Text:
## START
By whom? (At least her grammar was good.) Me: The
Japanese! (I couldn’t help it; I
stayed PC as long as I could.)
Saturday we took a drive to the north shore and encountered
considerable traffic on the two-lane as there was a surfing competition going
on at the infamous Banzai Pipeline. We
had a great lunch at the artsy-hippie village of Haleiwa, vowing to return
later during our vacation when we had more time (translation: when I didn’t
have to get back to the hotel to rest up for the marathon). Once we got back to the room, I laid out my
running gear and noticed the screen of my chronograph was blank; the battery
had apparently died. Cindy and I made a
quick trip to a drug store at the Ala Moana Mall where I bought a battery and
borrowed a watch tool (from the counter clerk) and a pair of reading glasses
(right off the rack) and replaced the battery.
The chronograph was as good as new, and after setting a 3:00 a.m.
wake-up call (the race would start at 5:00 a.m. the next morning), I was fast
asleep by 9:00 p.m. Cindy wasn’t far
behind.
## END
Listed records:
## START
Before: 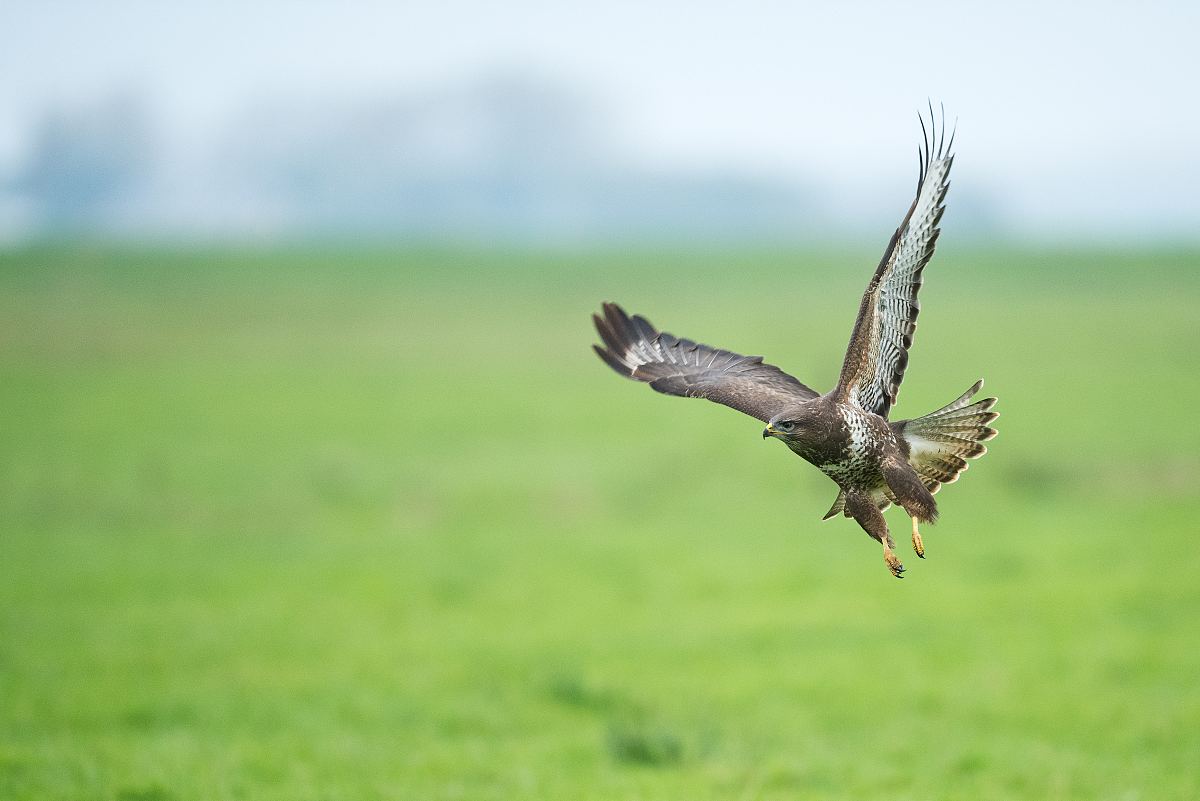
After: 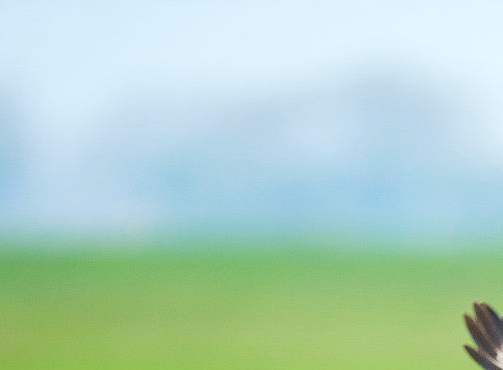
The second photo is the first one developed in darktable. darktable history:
## END
## START
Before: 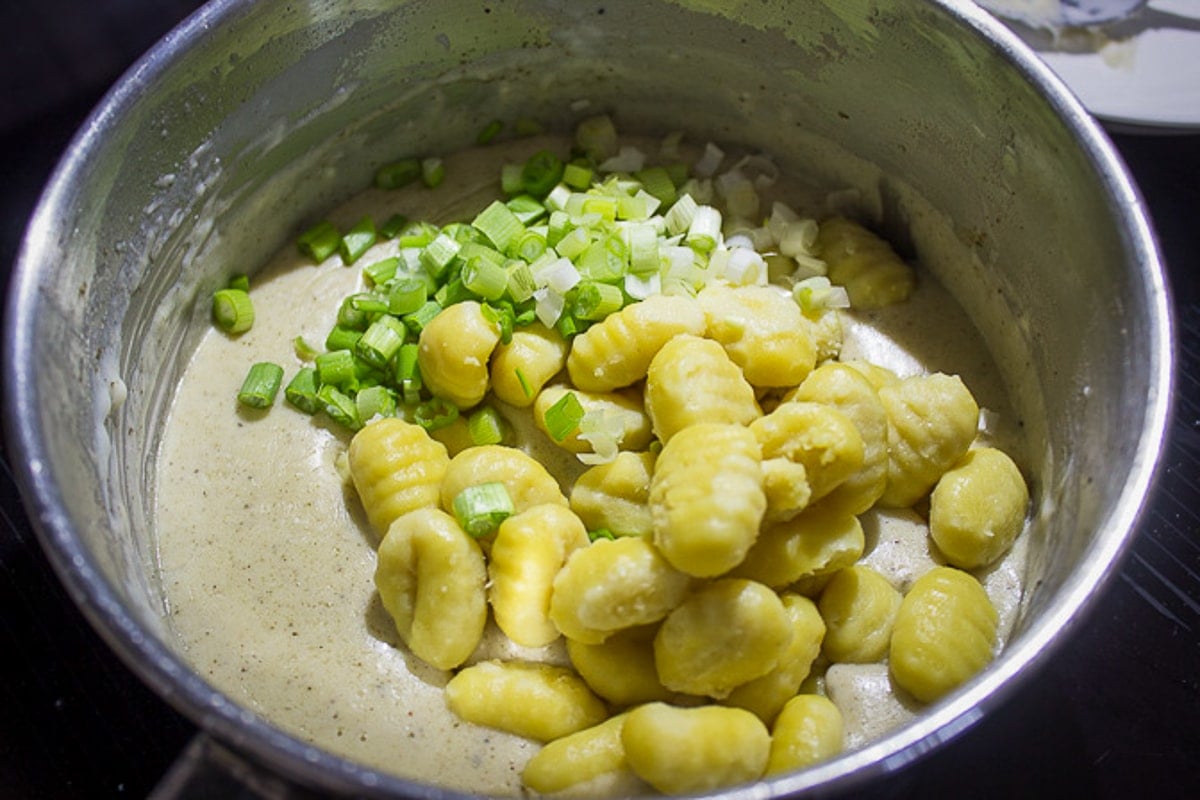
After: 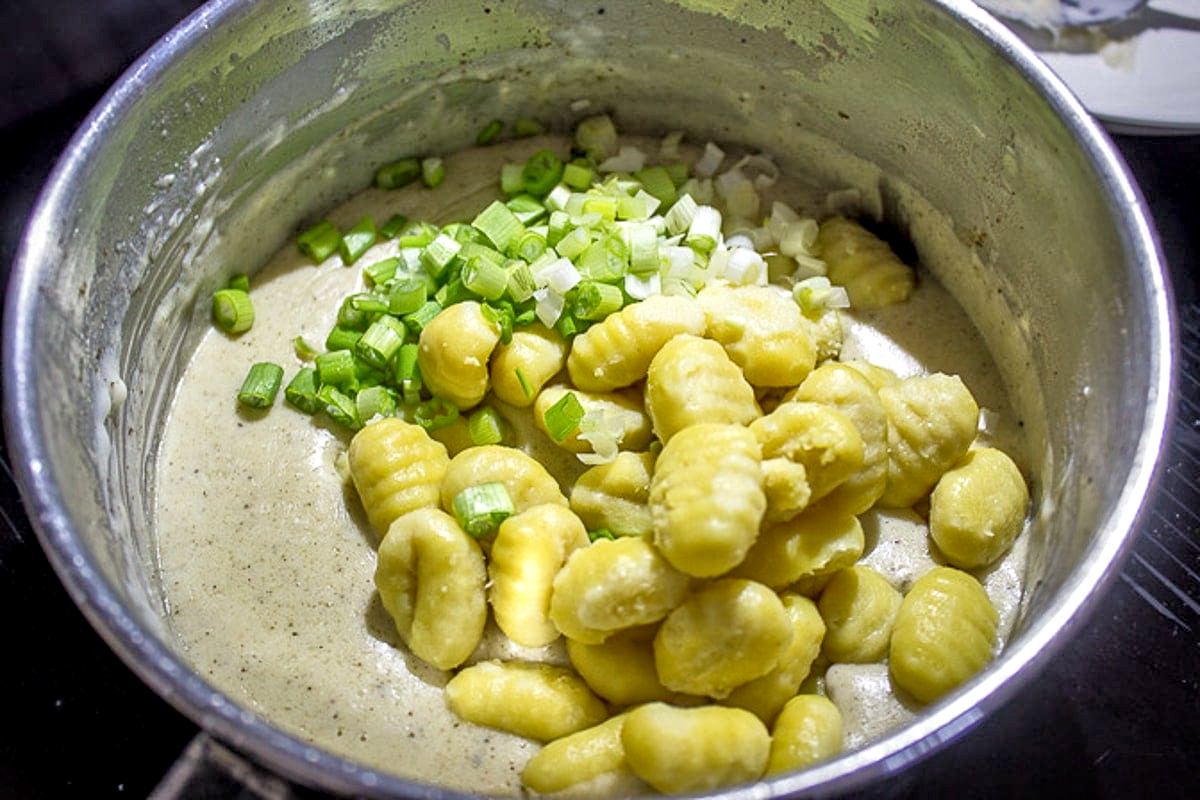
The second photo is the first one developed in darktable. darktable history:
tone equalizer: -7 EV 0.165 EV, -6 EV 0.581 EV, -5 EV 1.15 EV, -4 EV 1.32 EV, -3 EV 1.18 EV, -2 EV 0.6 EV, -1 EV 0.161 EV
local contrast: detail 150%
## END
The problem:
Reproduce the marathon trip text word for word, everything from "Saturday we took" down to "a 3:00 a.m.".

Answer to the exercise:
Saturday we took a drive to the north shore and encountered
considerable traffic on the two-lane as there was a surfing competition going
on at the infamous Banzai Pipeline. We
had a great lunch at the artsy-hippie village of Haleiwa, vowing to return
later during our vacation when we had more time (translation: when I didn’t
have to get back to the hotel to rest up for the marathon). Once we got back to the room, I laid out my
running gear and noticed the screen of my chronograph was blank; the battery
had apparently died. Cindy and I made a
quick trip to a drug store at the Ala Moana Mall where I bought a battery and
borrowed a watch tool (from the counter clerk) and a pair of reading glasses
(right off the rack) and replaced the battery.
The chronograph was as good as new, and after setting a 3:00 a.m.